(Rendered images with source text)
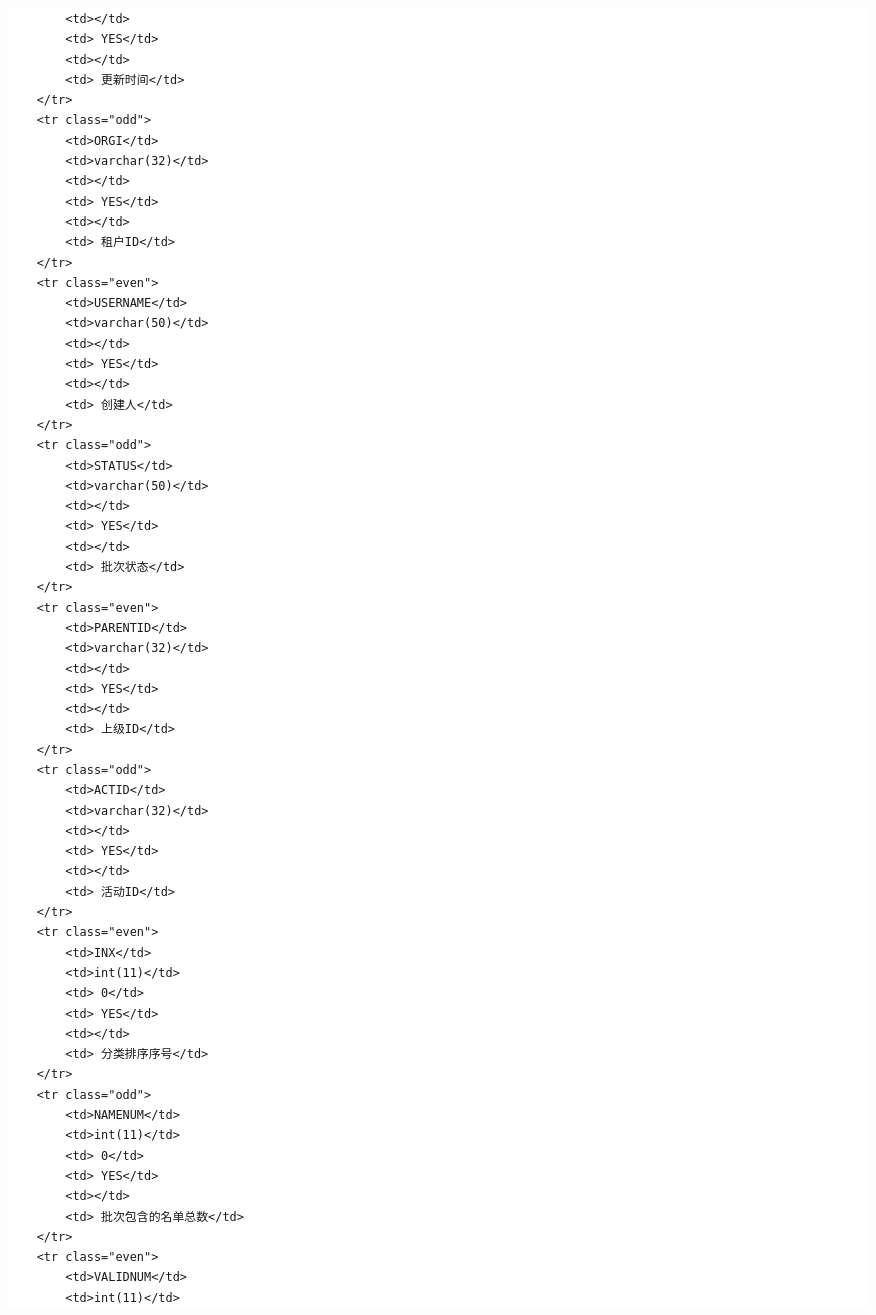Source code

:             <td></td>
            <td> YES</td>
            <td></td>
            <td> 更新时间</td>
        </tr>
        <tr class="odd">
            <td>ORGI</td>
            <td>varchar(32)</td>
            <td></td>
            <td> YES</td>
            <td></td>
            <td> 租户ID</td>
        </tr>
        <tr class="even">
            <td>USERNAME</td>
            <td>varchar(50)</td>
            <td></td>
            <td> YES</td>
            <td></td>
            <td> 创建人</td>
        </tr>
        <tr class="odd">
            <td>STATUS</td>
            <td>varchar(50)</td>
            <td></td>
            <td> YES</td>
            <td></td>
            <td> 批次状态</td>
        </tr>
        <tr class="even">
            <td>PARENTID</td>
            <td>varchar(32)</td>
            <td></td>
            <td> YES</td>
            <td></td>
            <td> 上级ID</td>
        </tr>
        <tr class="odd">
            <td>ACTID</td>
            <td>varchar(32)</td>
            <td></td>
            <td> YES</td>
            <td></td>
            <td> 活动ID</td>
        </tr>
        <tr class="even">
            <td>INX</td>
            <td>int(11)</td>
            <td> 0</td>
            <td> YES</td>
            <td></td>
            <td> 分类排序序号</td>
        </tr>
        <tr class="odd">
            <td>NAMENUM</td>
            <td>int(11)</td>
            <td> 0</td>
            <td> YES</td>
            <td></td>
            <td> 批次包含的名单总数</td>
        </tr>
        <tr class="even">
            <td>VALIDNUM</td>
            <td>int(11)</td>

◆ **EXERCISE DESCRIPTION**
Write out again, exactly as they appear above, the lines from the one containing "<td> 更新时间</td>" to the final line, and only those.

◆ **TASK SOLUTION**
            <td> 更新时间</td>
        </tr>
        <tr class="odd">
            <td>ORGI</td>
            <td>varchar(32)</td>
            <td></td>
            <td> YES</td>
            <td></td>
            <td> 租户ID</td>
        </tr>
        <tr class="even">
            <td>USERNAME</td>
            <td>varchar(50)</td>
            <td></td>
            <td> YES</td>
            <td></td>
            <td> 创建人</td>
        </tr>
        <tr class="odd">
            <td>STATUS</td>
            <td>varchar(50)</td>
            <td></td>
            <td> YES</td>
            <td></td>
            <td> 批次状态</td>
        </tr>
        <tr class="even">
            <td>PARENTID</td>
            <td>varchar(32)</td>
            <td></td>
            <td> YES</td>
            <td></td>
            <td> 上级ID</td>
        </tr>
        <tr class="odd">
            <td>ACTID</td>
            <td>varchar(32)</td>
            <td></td>
            <td> YES</td>
            <td></td>
            <td> 活动ID</td>
        </tr>
        <tr class="even">
            <td>INX</td>
            <td>int(11)</td>
            <td> 0</td>
            <td> YES</td>
            <td></td>
            <td> 分类排序序号</td>
        </tr>
        <tr class="odd">
            <td>NAMENUM</td>
            <td>int(11)</td>
            <td> 0</td>
            <td> YES</td>
            <td></td>
            <td> 批次包含的名单总数</td>
        </tr>
        <tr class="even">
            <td>VALIDNUM</td>
            <td>int(11)</td>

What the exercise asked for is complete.